Ada satu nama yang hingga kini masih diinggat dan tokohnya eksis hingga kini, yakni Ni Putu Putri Suastini, yang kini dikenal sebagai istri Gubernur Bali Wayan Koster.
Putri Suastini adalah penggagas Festival Seni Bali Jani yang pada tahun 2023 sudah masuk pada tahun kelima. Selain seni pertunjukan, festival ini juga menyuguhkan program untuk menghormati tokoh-tokoh seni modern yang memiliki rekam jejak dalam kesetiaan berkatya hingga kini, atau hingga tokoh itu berpulang.
Pada Festival Seni Bali Jani tahun 2023 ini terdapat satu acara pergelaran Tribute to Ida Bagus Anom Ranuara di Gedung Ksirarnawa, Taman Budaya Bali, Denpasar, Jumat, 21 Juli 2023. Pergelaran ini tentu saja untuk memberi hormat sebesar-besarnya kepada Ida Bagus Anom Ranuara.
Siapa Anom Ranuara? Dia-lah tokoh pendiri Teater Mini Badung (kini disebut Sanggar Teater Mini) yang karya drama klasik-nya tayang di TVRI, yang hingga kini, hingga usianya 80 tahun, ia terus berkarya di panggung drama atau panggung teater modern di Bali.
Bermula dari Kelompok Drama Janger
Ida Bagus Anom Ranuara berasal dari Desa Blahkiuh, Badung. Dia lahir pada 18 Juni 1943 serta besar di Denpasar. Kepiawaiannya berteater bermula dari kegiatannya dalam kelompok “drama janger” di Desa Blahkiuh, kampung halaman sekaligus tempatnya mengabdi sebagai guru sekolah dasar (SD) pada tahun 1962.

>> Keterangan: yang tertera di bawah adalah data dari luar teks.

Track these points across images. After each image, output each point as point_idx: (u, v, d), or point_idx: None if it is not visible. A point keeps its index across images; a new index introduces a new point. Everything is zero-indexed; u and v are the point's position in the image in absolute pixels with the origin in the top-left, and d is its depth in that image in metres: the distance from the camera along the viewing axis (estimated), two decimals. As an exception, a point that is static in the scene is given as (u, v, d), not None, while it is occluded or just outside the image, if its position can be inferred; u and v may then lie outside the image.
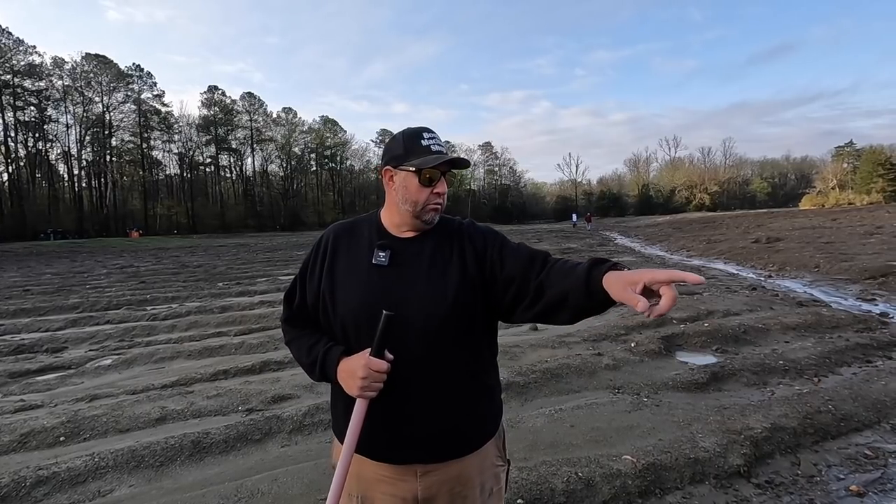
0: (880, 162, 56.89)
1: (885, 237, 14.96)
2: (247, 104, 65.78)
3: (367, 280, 1.17)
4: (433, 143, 1.19)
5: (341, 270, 1.21)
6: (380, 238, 1.21)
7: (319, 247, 1.27)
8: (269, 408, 3.78)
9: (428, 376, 1.14)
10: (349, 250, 1.23)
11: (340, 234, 1.27)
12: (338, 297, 1.19)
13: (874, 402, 3.50)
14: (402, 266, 1.18)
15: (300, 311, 1.28)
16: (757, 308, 6.67)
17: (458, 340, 1.16)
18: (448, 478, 1.16)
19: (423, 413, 1.14)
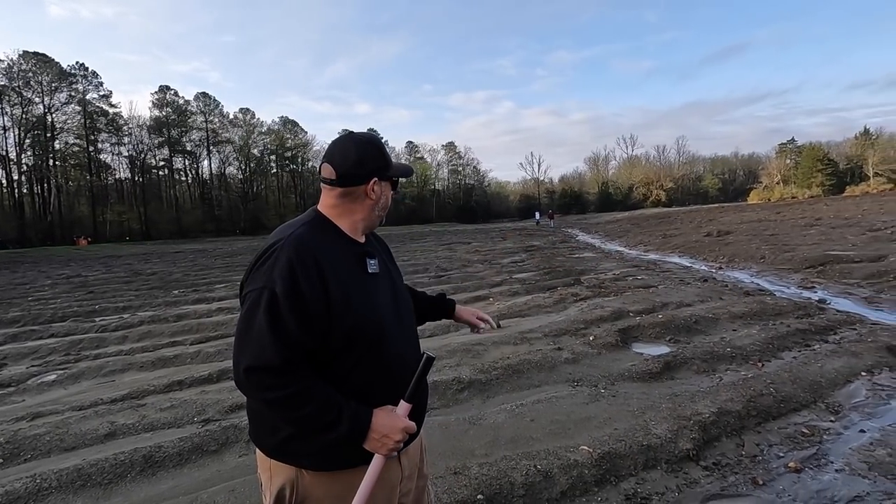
0: (819, 158, 60.61)
1: (823, 228, 15.93)
2: (201, 105, 63.54)
3: (373, 289, 1.21)
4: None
5: (346, 285, 1.13)
6: (357, 246, 1.24)
7: (304, 266, 1.08)
8: (227, 417, 3.68)
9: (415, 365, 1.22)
10: (335, 264, 1.14)
11: (319, 249, 1.14)
12: (357, 314, 1.12)
13: (811, 383, 3.73)
14: (385, 272, 1.29)
15: (299, 348, 1.06)
16: (708, 299, 6.98)
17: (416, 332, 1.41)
18: (413, 451, 1.30)
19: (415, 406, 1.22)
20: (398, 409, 1.14)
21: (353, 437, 1.07)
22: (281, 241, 1.14)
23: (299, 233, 1.17)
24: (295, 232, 1.17)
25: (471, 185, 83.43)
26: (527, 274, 10.91)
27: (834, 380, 3.82)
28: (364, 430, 1.08)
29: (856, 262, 9.04)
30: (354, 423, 1.06)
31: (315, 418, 1.05)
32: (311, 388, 1.06)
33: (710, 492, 2.52)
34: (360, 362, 1.15)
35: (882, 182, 55.77)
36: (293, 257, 1.09)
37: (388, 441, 1.09)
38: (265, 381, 1.05)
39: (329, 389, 1.08)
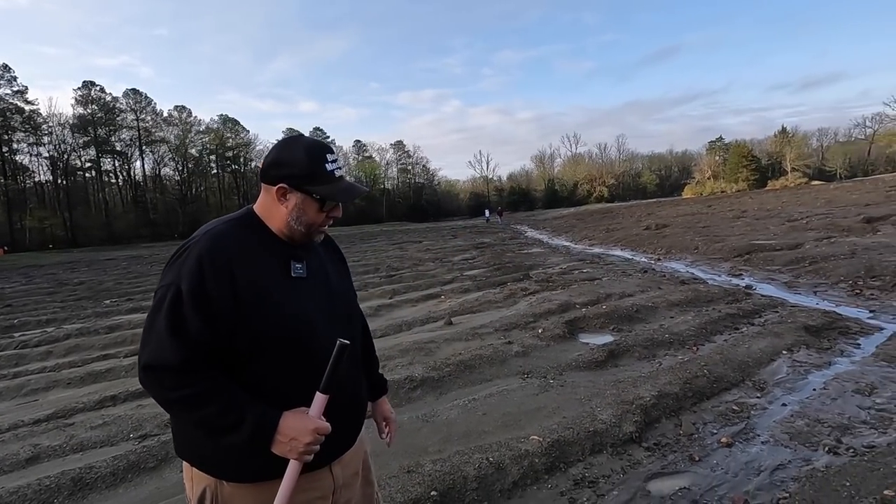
0: (744, 155, 65.15)
1: (748, 220, 17.15)
2: (132, 102, 59.58)
3: (296, 294, 1.13)
4: (337, 167, 1.15)
5: (260, 287, 1.07)
6: (285, 248, 1.16)
7: (214, 264, 1.04)
8: (167, 431, 3.48)
9: (353, 374, 1.24)
10: (256, 266, 1.09)
11: (237, 248, 1.09)
12: (270, 319, 1.06)
13: (740, 363, 4.01)
14: (317, 277, 1.20)
15: (201, 348, 1.02)
16: (647, 289, 7.34)
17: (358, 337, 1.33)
18: (350, 461, 1.25)
19: (340, 413, 1.16)
20: (314, 402, 1.05)
21: (258, 440, 1.01)
22: (196, 237, 1.10)
23: (218, 230, 1.12)
24: (214, 228, 1.13)
25: (421, 183, 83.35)
26: (477, 271, 11.04)
27: (759, 359, 4.12)
28: (269, 432, 1.02)
29: (777, 251, 9.80)
30: (259, 425, 1.01)
31: (216, 420, 1.01)
32: (213, 389, 1.02)
33: (652, 471, 2.66)
34: (279, 367, 1.09)
35: (798, 176, 60.78)
36: (204, 255, 1.05)
37: (298, 444, 1.01)
38: (164, 381, 1.02)
39: (234, 391, 1.03)
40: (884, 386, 3.46)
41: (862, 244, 9.23)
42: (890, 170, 57.97)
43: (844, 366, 3.97)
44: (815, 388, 3.55)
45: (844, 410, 3.15)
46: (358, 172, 75.40)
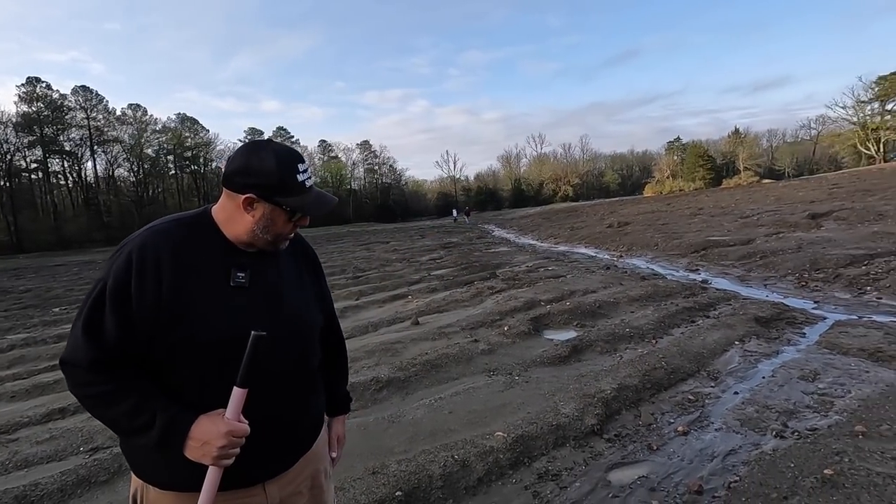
0: (700, 154, 67.75)
1: (705, 217, 17.84)
2: (81, 99, 56.67)
3: (231, 303, 1.06)
4: (307, 177, 1.10)
5: (188, 294, 1.02)
6: (230, 255, 1.10)
7: (143, 264, 1.01)
8: (118, 443, 3.33)
9: (289, 393, 1.15)
10: (195, 269, 1.05)
11: (171, 248, 1.04)
12: (195, 326, 1.02)
13: (695, 354, 4.17)
14: (262, 287, 1.12)
15: (116, 350, 0.99)
16: (610, 285, 7.53)
17: (311, 351, 1.23)
18: (292, 478, 1.18)
19: (273, 432, 1.11)
20: (231, 399, 0.99)
21: (168, 443, 0.98)
22: (138, 233, 1.07)
23: (160, 227, 1.08)
24: (157, 226, 1.09)
25: (388, 184, 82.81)
26: (445, 270, 11.07)
27: (714, 350, 4.30)
28: (179, 436, 0.97)
29: (731, 246, 10.24)
30: (168, 427, 0.97)
31: (125, 420, 0.99)
32: (124, 389, 0.99)
33: (612, 461, 2.73)
34: (198, 381, 1.04)
35: (750, 175, 63.60)
36: (135, 252, 1.02)
37: (211, 448, 0.96)
38: (76, 378, 1.01)
39: (148, 393, 1.00)
40: (825, 372, 3.67)
41: (807, 239, 9.76)
42: (833, 169, 61.52)
43: (791, 354, 4.18)
44: (764, 377, 3.73)
45: (790, 396, 3.33)
46: (324, 173, 74.27)
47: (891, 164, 38.36)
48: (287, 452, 1.16)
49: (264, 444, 1.09)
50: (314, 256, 1.35)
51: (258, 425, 1.05)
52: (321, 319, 1.29)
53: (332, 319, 1.39)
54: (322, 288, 1.34)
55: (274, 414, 1.11)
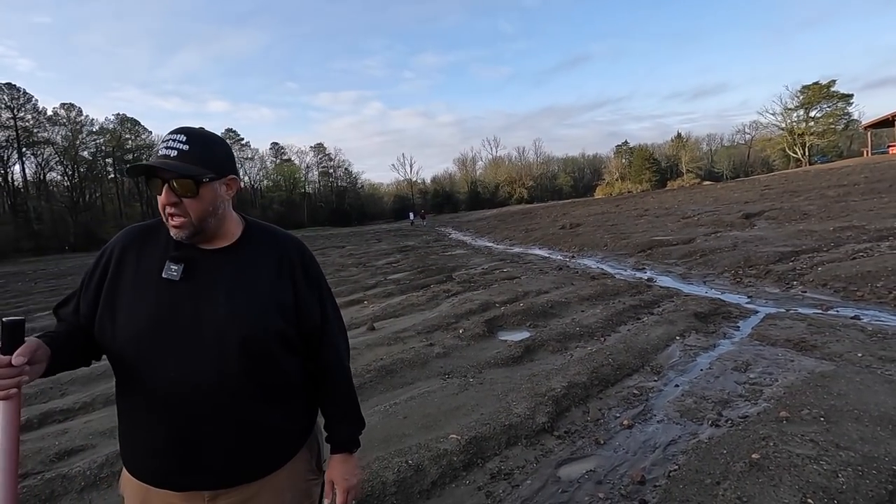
0: (647, 158, 70.90)
1: (650, 217, 18.67)
2: (7, 98, 52.63)
3: (154, 297, 1.06)
4: (165, 146, 1.05)
5: (126, 284, 1.08)
6: (176, 248, 1.09)
7: (102, 257, 1.13)
8: (52, 467, 3.13)
9: (220, 400, 1.06)
10: (139, 261, 1.10)
11: (130, 242, 1.13)
12: (118, 316, 1.06)
13: (640, 350, 4.37)
14: (197, 280, 1.08)
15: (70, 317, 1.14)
16: (562, 285, 7.76)
17: (261, 361, 1.10)
18: (241, 500, 1.12)
19: (212, 438, 1.07)
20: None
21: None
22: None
23: (128, 228, 1.20)
24: (128, 227, 1.21)
25: (343, 187, 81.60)
26: (401, 274, 11.04)
27: (657, 345, 4.52)
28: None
29: (674, 245, 10.77)
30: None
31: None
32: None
33: (562, 457, 2.82)
34: (122, 368, 1.09)
35: (692, 177, 67.17)
36: (103, 251, 1.16)
37: None
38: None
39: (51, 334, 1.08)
40: (756, 362, 3.94)
41: (742, 237, 10.42)
42: (765, 171, 65.87)
43: (726, 347, 4.46)
44: (702, 369, 3.96)
45: (725, 387, 3.55)
46: (277, 176, 72.28)
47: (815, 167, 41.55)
48: (229, 469, 1.09)
49: (203, 451, 1.06)
50: (299, 261, 1.22)
51: (196, 429, 1.05)
52: (276, 329, 1.12)
53: (312, 336, 1.22)
54: (297, 297, 1.18)
55: (212, 421, 1.06)
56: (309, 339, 1.22)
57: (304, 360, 1.24)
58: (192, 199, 1.06)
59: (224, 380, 1.06)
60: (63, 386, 4.72)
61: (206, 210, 1.08)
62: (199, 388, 1.04)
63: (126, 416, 1.13)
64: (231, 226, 1.17)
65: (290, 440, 1.20)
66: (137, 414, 1.09)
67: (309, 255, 1.26)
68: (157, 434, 1.06)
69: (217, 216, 1.12)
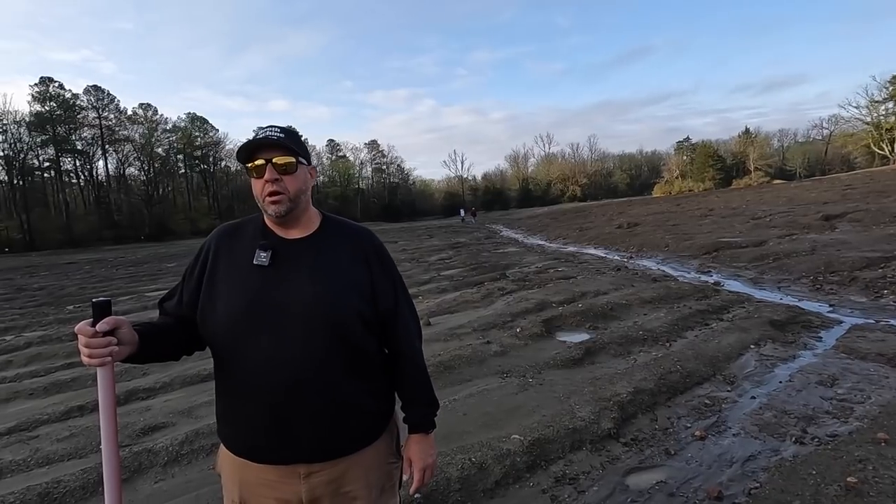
0: (710, 154, 67.23)
1: (715, 218, 17.70)
2: (93, 99, 57.28)
3: (247, 281, 1.15)
4: (262, 133, 1.17)
5: (222, 273, 1.18)
6: (263, 238, 1.20)
7: (202, 251, 1.24)
8: (139, 441, 3.37)
9: (305, 380, 1.12)
10: (231, 252, 1.20)
11: (223, 236, 1.24)
12: (217, 303, 1.16)
13: (710, 358, 4.14)
14: (284, 266, 1.17)
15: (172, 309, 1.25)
16: (621, 286, 7.50)
17: (344, 342, 1.16)
18: (333, 478, 1.17)
19: (305, 413, 1.12)
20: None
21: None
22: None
23: (223, 224, 1.30)
24: (223, 223, 1.30)
25: (395, 183, 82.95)
26: (454, 270, 11.07)
27: (729, 354, 4.27)
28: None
29: (743, 248, 10.15)
30: None
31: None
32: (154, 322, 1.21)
33: (630, 466, 2.72)
34: (220, 349, 1.17)
35: (761, 176, 63.08)
36: (204, 241, 1.27)
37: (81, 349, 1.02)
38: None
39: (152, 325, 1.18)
40: (844, 377, 3.63)
41: (821, 241, 9.66)
42: (845, 169, 60.78)
43: (808, 358, 4.14)
44: (781, 381, 3.70)
45: (809, 402, 3.30)
46: (332, 172, 74.50)
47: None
48: (323, 443, 1.15)
49: (298, 426, 1.12)
50: (373, 249, 1.28)
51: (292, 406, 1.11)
52: (356, 308, 1.18)
53: (386, 317, 1.27)
54: (372, 280, 1.23)
55: (306, 397, 1.11)
56: (383, 322, 1.27)
57: (381, 342, 1.30)
58: (291, 177, 1.17)
59: (313, 357, 1.12)
60: (144, 366, 5.09)
61: (300, 188, 1.19)
62: (292, 364, 1.11)
63: (225, 395, 1.19)
64: (312, 215, 1.27)
65: (375, 420, 1.25)
66: (236, 391, 1.16)
67: (381, 243, 1.32)
68: (256, 409, 1.12)
69: (306, 196, 1.23)
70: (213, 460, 1.18)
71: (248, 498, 1.18)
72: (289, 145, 1.17)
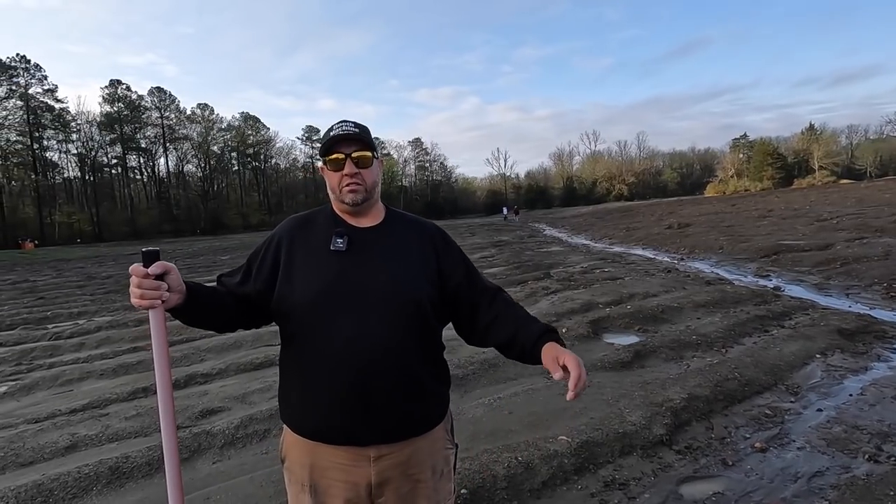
0: (769, 152, 63.65)
1: (775, 219, 16.74)
2: (156, 100, 60.90)
3: (325, 266, 1.20)
4: (340, 128, 1.23)
5: (300, 260, 1.23)
6: (337, 226, 1.25)
7: (273, 239, 1.28)
8: (198, 423, 3.56)
9: (384, 360, 1.16)
10: (307, 241, 1.26)
11: (295, 227, 1.30)
12: (295, 286, 1.20)
13: (771, 366, 3.92)
14: (360, 252, 1.22)
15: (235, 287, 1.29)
16: (672, 289, 7.22)
17: (414, 326, 1.20)
18: (400, 461, 1.20)
19: (382, 394, 1.15)
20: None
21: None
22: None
23: (294, 215, 1.35)
24: (294, 214, 1.36)
25: (438, 181, 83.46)
26: (497, 269, 11.01)
27: (792, 362, 4.03)
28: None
29: (806, 251, 9.55)
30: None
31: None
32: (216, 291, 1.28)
33: (684, 474, 2.62)
34: (298, 331, 1.20)
35: (826, 175, 59.17)
36: (275, 231, 1.33)
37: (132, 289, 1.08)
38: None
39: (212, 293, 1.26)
40: (925, 393, 3.35)
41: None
42: (924, 168, 56.03)
43: (882, 371, 3.85)
44: (851, 394, 3.45)
45: (884, 417, 3.06)
46: (376, 169, 75.72)
47: None
48: (394, 426, 1.17)
49: (372, 408, 1.14)
50: (437, 235, 1.33)
51: (366, 388, 1.13)
52: (427, 291, 1.22)
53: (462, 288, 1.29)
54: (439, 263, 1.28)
55: (380, 380, 1.14)
56: (457, 298, 1.29)
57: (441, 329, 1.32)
58: (367, 170, 1.24)
59: (389, 339, 1.16)
60: (202, 353, 5.36)
61: (374, 180, 1.26)
62: (370, 346, 1.14)
63: (298, 377, 1.22)
64: (379, 206, 1.34)
65: (440, 402, 1.29)
66: (314, 372, 1.18)
67: (446, 232, 1.38)
68: (334, 389, 1.14)
69: (378, 188, 1.30)
70: (267, 446, 1.22)
71: (319, 481, 1.19)
72: (366, 140, 1.23)
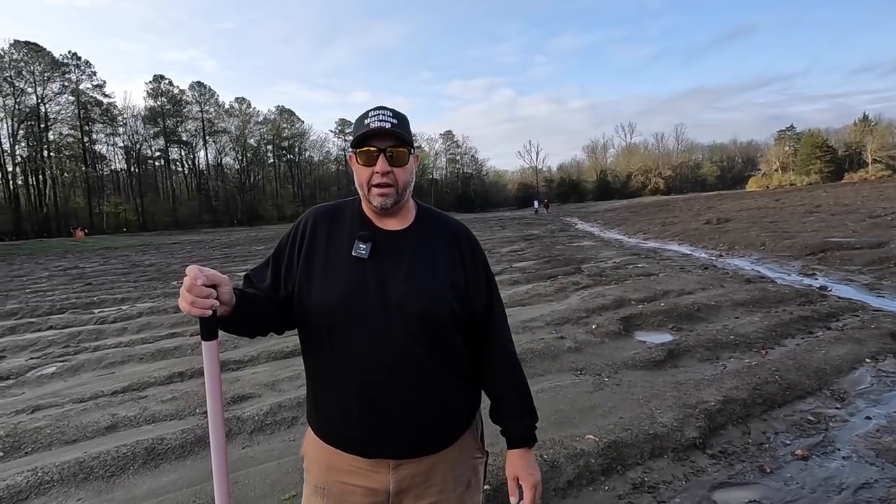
0: (818, 145, 60.48)
1: (823, 215, 15.91)
2: (196, 94, 62.83)
3: (345, 273, 1.12)
4: (376, 118, 1.09)
5: (319, 259, 1.15)
6: (362, 228, 1.16)
7: (298, 229, 1.19)
8: (229, 408, 3.65)
9: (405, 372, 1.10)
10: (329, 238, 1.17)
11: (321, 218, 1.20)
12: (313, 289, 1.13)
13: (816, 370, 3.72)
14: (383, 260, 1.14)
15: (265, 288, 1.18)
16: (709, 286, 6.96)
17: (437, 338, 1.13)
18: (421, 471, 1.15)
19: (400, 409, 1.11)
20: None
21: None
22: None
23: (321, 205, 1.26)
24: (321, 203, 1.27)
25: (469, 173, 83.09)
26: (527, 263, 10.88)
27: (838, 367, 3.81)
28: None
29: (856, 249, 9.03)
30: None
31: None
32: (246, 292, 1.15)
33: (718, 480, 2.51)
34: (315, 340, 1.14)
35: (881, 169, 55.79)
36: (298, 223, 1.22)
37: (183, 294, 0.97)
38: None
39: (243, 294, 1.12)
40: None
41: (959, 244, 8.34)
42: None
43: (939, 378, 3.59)
44: (904, 402, 3.24)
45: (941, 428, 2.85)
46: (407, 162, 76.09)
47: None
48: (414, 440, 1.13)
49: (392, 421, 1.10)
50: (468, 245, 1.23)
51: (386, 400, 1.09)
52: (451, 307, 1.14)
53: (479, 318, 1.20)
54: (467, 279, 1.18)
55: (401, 393, 1.09)
56: (475, 320, 1.20)
57: (469, 338, 1.22)
58: (401, 169, 1.12)
59: (409, 352, 1.09)
60: (234, 339, 5.51)
61: (407, 180, 1.14)
62: (388, 359, 1.08)
63: (317, 382, 1.18)
64: (410, 205, 1.22)
65: (463, 415, 1.22)
66: (329, 381, 1.14)
67: (476, 240, 1.26)
68: (349, 401, 1.10)
69: (411, 188, 1.17)
70: (294, 433, 1.23)
71: (334, 484, 1.15)
72: (403, 135, 1.11)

Pascatahun 1965, Anom Ranuara pindah tugas ke Denpasar. Di Denpasar dia bertemu penekun permainan tradisional, Made Taro dan Ida Bagus Mayun, seorang karyawan Kanwil Depdikbud Bali yang juga doyan sastra. Mereka bekerja sama membentuk kelompok Drasula yang merupakan perpaduan antara seni drama, sulap, dan lawak.
Anom Ranuara mempertunjukkan adegan latihan drama klasik pada pergelaran Tribute to Anom Ranuara di Gedung Ksirarnawa, Taman Budaya Bali, di Denpasar | Foto: Tim Kreatif FSBJ 2023
Baru pada tahun 1978, Anom Ranuara mendirikan Teater Mini Badung dan mementaskan drama klasik. Sejak tahun 1979, sudah lebih dari 100 lakon drama klasik yang ditulis dan dipentaskannya. Belakangan Teater Mini Badung berubah menjadi Sanggar Teater Mini.
Istilah drama klasik memang sengaja dimunculkan Anom Ranuara untuk menunjukkan perbedaan dengan genre drama lainnya, seperti sendratari dan drama gong. Drama klasik mementaskan lakon cerita pewayangan atau cerita rakyat, menggunakan kostum tradisional, diiringi gamelan tradisional dan musik modern, serta menggunakan bahasa Indonesia. Drama klasik pun menjadi identik dengan Anom Ranuara.
Tribute to Ida Bagus Anom Ranuara
Acara Tribute to Ida Bagus Anom Ranuara di Festival Seni Bali Jani tahun 2023 ini adalah bentuk apresiasi terhadap dedikasi dan pencapaian Anom Ranuara dalam dunia seni drama klasik.
Pergelaran Tribute to Ida Bagus Anom Ranuara itu diproduksi Kuta Tunas Visual dan disutradarai Gede Sustrawan. Dalam pergelaran itu, Anom Ranuara tak hanya tampil mengisi sesi gelar wicara (talkshow) namun juga masih mampu tampil mempertunjukkan adegan latihan drama klasik bersama anggota Sanggar Teater Mini.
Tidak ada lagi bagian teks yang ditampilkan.